__Reading text__:
-- Opening Marker --

GREEN matter + BROWN matter + Moisture, oxygen and decomposers = COMPOST
Why do we compost? According to the Austin Recovery Resource Center it is estimated that “half of everything residential customers send to the landfill could have been composted.” And because compostable material cannot break down in a landfill, where our trash is taken, it decomposes without oxygen, releasing harmful methane gas into our air and atmosphere. Not only is composting good for the earth and your garden, it is good for your wallet as you won’t have to buy specialty soil amendments or fertilizer when you use your own compost.
How do we compost? We layer GREEN (Nitrogen) and BROWN (Carbon) matter to make healthy compost. Green matter is nitrogen rich and includes things like old flowers, veggie scraps and coffee grounds. it can be “green” but doesn’t have to be. Brown matter is rich in carbon and includes things like shredded paper/newspapers, straw and dried leaves.
If you are composting at home you want to avoid meat, oils, dairy and large pieces of organic matter like branches.The smaller the matter the quicker it will break down into usable soil. Here in Austin, the City has a curbside composting program to that allows you to compost things that you might not want in your at-home compost such as meat, dairy and even compostable single use things like plates and pizza boxes. Click here to get more information on curbside compost service for your Austin home.
- Ask your grown up about setting up compost at home. Visit the Austin Resource Recovery Center for more information. Consider sending home a flyer with the children.
- Join the children for lunch and have them put any usable leftovers (no dairy or meat) in a bucket and we can take it to the compost pile.

-- Closing Marker --

__Data extract__:

-- Opening Marker --

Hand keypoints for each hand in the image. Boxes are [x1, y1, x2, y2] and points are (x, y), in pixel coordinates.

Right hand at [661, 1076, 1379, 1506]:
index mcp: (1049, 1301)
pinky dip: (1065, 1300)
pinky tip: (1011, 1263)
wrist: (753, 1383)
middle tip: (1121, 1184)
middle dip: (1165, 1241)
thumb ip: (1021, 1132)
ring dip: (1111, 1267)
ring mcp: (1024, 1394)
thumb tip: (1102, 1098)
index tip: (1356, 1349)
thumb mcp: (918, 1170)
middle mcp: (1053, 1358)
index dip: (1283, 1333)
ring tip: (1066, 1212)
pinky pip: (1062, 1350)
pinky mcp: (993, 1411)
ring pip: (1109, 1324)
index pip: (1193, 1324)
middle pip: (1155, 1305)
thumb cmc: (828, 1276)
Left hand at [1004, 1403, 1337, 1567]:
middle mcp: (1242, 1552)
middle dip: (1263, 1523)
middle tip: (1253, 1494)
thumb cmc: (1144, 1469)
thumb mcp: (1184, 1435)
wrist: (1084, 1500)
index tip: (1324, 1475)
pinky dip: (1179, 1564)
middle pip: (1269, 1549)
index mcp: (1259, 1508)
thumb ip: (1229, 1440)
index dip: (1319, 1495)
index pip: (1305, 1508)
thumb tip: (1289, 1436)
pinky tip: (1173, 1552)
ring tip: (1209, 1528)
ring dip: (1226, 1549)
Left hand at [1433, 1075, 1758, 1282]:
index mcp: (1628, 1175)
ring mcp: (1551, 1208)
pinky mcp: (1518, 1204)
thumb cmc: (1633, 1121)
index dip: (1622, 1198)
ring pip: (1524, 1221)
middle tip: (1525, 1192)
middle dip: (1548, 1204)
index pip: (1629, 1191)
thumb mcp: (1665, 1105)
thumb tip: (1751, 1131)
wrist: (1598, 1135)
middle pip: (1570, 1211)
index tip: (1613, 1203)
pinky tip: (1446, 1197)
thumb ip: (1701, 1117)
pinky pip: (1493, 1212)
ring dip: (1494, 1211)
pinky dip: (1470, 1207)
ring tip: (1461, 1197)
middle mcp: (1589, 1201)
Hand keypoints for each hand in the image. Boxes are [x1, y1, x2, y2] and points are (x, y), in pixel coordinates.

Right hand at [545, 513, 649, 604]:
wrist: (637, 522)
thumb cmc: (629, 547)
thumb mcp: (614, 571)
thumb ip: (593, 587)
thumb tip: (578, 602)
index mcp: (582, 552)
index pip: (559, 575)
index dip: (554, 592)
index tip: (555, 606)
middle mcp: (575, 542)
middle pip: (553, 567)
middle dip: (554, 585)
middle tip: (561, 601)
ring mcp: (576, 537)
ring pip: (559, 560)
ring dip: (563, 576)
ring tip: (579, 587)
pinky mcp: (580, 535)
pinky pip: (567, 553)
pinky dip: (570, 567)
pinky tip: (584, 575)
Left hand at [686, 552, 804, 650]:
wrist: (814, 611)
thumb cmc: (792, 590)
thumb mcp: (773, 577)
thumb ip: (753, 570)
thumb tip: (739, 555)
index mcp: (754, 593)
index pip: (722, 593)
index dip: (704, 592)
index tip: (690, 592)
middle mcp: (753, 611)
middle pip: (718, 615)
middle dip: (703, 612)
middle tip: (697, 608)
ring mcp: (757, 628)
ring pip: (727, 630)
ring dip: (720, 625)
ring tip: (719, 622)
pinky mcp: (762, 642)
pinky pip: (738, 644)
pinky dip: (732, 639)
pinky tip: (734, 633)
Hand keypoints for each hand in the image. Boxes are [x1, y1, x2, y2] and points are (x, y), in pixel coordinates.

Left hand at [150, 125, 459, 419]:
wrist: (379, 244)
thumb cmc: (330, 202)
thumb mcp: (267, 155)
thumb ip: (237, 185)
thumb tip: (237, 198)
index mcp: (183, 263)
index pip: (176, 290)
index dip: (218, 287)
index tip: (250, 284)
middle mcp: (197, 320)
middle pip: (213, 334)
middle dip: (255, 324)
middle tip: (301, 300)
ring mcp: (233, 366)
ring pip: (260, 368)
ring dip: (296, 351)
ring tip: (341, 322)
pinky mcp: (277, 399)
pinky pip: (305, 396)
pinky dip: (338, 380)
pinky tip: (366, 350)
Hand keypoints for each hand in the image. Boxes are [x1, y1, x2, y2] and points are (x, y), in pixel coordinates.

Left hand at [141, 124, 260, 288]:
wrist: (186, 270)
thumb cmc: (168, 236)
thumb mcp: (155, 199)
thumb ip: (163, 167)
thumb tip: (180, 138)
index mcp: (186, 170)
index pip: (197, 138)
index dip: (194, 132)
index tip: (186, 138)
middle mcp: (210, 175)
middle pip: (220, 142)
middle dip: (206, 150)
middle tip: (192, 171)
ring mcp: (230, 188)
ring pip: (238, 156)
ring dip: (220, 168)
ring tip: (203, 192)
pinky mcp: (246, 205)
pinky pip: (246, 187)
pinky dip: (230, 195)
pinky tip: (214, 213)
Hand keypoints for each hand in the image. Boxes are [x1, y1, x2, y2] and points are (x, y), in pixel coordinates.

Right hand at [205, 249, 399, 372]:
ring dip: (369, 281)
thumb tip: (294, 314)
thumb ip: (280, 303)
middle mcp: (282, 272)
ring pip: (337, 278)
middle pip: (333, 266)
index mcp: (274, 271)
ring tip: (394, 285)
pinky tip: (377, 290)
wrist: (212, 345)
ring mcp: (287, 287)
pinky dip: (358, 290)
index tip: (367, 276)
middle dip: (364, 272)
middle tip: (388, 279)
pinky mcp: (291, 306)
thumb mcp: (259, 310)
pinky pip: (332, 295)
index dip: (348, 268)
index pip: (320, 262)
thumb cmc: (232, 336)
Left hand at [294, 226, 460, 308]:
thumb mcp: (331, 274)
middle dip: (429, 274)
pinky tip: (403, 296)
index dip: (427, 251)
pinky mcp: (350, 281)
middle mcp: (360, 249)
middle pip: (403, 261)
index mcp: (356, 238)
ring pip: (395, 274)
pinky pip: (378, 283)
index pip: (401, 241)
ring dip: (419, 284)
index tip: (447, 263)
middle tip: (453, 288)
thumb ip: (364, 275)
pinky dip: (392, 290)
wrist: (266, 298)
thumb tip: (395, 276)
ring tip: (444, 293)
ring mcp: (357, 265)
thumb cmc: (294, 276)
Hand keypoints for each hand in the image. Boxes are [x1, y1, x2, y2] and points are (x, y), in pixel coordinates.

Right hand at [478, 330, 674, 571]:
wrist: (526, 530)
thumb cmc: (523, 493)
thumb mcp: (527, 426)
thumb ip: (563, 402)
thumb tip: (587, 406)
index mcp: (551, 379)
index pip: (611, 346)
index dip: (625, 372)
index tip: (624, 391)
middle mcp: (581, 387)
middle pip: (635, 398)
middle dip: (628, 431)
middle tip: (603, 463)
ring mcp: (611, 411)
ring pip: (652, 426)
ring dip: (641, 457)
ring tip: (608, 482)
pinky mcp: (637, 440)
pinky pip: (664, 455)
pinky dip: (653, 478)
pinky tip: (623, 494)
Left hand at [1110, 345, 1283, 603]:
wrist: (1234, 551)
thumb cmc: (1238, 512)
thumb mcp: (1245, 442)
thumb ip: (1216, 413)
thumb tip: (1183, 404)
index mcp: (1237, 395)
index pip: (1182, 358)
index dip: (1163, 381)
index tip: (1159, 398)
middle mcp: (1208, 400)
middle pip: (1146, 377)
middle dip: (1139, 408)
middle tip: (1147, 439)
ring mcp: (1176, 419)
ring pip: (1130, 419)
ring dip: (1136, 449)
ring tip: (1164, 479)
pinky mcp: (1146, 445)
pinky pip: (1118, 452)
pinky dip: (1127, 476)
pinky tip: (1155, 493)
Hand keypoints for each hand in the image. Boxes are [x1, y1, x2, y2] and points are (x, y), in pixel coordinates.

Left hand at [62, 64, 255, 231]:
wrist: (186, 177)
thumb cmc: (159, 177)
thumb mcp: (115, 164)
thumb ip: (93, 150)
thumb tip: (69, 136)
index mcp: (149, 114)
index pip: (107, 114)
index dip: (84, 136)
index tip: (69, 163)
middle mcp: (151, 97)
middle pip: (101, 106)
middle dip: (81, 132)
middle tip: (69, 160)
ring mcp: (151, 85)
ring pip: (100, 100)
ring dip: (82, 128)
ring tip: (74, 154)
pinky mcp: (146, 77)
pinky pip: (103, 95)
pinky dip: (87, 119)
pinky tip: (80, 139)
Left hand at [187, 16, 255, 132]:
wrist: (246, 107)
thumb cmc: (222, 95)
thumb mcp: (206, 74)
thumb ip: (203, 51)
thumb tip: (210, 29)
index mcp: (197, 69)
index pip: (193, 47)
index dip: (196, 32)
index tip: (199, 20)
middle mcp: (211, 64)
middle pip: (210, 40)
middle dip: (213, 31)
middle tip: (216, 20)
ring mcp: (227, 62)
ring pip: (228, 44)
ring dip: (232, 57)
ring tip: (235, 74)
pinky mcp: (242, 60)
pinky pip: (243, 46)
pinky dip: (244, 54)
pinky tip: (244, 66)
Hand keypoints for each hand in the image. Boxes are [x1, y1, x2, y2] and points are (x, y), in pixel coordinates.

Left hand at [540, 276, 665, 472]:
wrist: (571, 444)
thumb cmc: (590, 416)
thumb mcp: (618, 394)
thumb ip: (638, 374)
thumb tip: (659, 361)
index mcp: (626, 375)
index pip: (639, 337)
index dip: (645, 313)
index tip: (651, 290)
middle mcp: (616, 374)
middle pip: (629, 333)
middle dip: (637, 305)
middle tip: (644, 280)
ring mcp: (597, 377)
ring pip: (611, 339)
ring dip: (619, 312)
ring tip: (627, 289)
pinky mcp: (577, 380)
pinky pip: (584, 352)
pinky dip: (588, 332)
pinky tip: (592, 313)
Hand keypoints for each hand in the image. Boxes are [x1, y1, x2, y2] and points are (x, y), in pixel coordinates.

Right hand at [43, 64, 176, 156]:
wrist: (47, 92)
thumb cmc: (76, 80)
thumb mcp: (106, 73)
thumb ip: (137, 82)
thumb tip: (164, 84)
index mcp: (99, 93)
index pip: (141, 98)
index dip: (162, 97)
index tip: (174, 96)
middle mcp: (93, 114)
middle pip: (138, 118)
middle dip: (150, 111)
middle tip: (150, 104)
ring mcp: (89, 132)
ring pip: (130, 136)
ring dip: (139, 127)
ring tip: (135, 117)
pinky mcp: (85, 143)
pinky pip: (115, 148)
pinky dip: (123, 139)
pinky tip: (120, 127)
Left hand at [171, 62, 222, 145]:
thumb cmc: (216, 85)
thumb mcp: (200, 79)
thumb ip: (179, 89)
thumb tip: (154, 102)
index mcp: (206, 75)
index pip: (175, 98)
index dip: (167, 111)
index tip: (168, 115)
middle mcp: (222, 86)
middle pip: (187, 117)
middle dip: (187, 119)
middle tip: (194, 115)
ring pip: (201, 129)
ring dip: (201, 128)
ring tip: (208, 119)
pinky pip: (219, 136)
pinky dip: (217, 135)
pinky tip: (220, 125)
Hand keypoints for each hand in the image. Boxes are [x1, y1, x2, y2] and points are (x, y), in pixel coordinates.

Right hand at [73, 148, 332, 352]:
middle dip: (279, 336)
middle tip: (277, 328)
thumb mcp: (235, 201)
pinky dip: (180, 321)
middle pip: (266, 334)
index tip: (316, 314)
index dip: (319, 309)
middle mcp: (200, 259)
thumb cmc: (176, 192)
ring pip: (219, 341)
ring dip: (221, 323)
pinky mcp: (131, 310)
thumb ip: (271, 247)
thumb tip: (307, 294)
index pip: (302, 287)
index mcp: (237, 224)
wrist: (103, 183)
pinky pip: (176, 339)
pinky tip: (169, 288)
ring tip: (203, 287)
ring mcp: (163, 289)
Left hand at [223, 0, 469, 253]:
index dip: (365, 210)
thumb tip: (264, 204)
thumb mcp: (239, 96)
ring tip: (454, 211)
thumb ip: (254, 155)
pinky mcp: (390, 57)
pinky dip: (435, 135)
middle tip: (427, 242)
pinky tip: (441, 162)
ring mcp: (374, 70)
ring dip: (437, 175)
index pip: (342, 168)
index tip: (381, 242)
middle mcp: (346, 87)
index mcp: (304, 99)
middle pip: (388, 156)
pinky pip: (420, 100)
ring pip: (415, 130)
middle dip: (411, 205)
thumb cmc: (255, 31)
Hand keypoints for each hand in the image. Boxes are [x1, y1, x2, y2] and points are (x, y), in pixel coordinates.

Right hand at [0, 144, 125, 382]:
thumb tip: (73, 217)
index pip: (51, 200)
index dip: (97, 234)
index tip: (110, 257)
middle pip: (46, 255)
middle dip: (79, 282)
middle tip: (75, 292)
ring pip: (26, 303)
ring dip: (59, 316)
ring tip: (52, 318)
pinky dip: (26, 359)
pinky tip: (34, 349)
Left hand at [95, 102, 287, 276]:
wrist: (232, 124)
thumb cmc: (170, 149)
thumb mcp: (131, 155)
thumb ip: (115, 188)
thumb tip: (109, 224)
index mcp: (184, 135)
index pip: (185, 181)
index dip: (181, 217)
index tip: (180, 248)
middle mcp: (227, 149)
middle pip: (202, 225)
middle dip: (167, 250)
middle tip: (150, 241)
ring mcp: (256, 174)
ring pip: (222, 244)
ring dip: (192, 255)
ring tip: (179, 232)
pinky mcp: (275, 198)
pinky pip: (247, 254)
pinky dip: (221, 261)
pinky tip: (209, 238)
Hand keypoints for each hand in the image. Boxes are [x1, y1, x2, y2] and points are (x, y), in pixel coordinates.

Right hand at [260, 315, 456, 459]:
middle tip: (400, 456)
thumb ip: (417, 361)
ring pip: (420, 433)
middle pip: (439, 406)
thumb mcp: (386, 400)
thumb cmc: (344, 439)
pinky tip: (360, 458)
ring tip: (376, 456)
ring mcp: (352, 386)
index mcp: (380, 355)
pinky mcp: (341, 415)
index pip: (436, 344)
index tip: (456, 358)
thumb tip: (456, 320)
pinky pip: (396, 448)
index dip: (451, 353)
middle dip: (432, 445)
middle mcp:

-- Closing Marker --

__Task__:
Turn the paragraph of the composting text that begins "How do we compost?" into a short bulleted list that keeps its main facts. The rows have nothing to do with the composting text.

__Task result__:
- Healthy compost is made by layering green (nitrogen) and brown (carbon) matter.
- Green matter is rich in nitrogen and includes old flowers, veggie scraps and coffee grounds. It can be green but doesn't have to be.
- Brown matter is rich in carbon and includes shredded paper or newspapers, straw and dried leaves.